Im vergangenen Jahr drohte Chinas Botschafter in Deutschland mit "Konsequenzen" für seine Autohersteller, wenn Huawei von den deutschen 5G-Netzen blockiert würde, und äußerte Bedenken, dass Peking solche Taktiken gegen die Interessen anderer Länder anwenden könnte.

"Chinesische Bürger sind aufgefordert, Boykotte auf der Grundlage der von der Partei diktierten nationalen Interessen zu verfolgen", sagte ein in Shanghai ansässiger Sprecher des Marktforschungsunternehmens Emerging Strategy.

Steven Lynch, Geschäftsführer der britischen Handelskammer in China, erklärte gegenüber der BBC, er sei optimistisch, dass eine solche Situation vermieden werden könne.

"Wir hoffen, dass britische Automobilhersteller, die sowohl Fahrzeuge nach China importieren als auch vor Ort produzieren, nicht in die Entscheidung der britischen Regierung einbezogen werden", sagte er.

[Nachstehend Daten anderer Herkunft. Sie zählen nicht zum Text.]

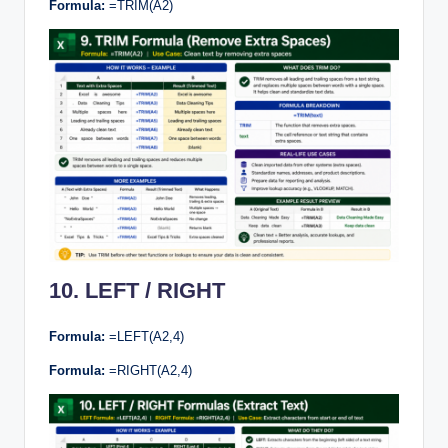
Formula:
=TRIM(A2)
10. LEFT / RIGHT
Formula:
=LEFT(A2,4)
Formula:
=RIGHT(A2,4)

Die Pro-Business-Gruppe warnte, dass auch britische Telekommunikations- und IT-Unternehmen potenziell gefährdet sein könnten.

Aber Herr Lynch fügte hinzu, dass die beiden Länder in der Lage sein sollten, "trotz des herausfordernden politischen Umfelds in den kommenden Monaten einen robusten Handel und Investitionen aufrechtzuerhalten".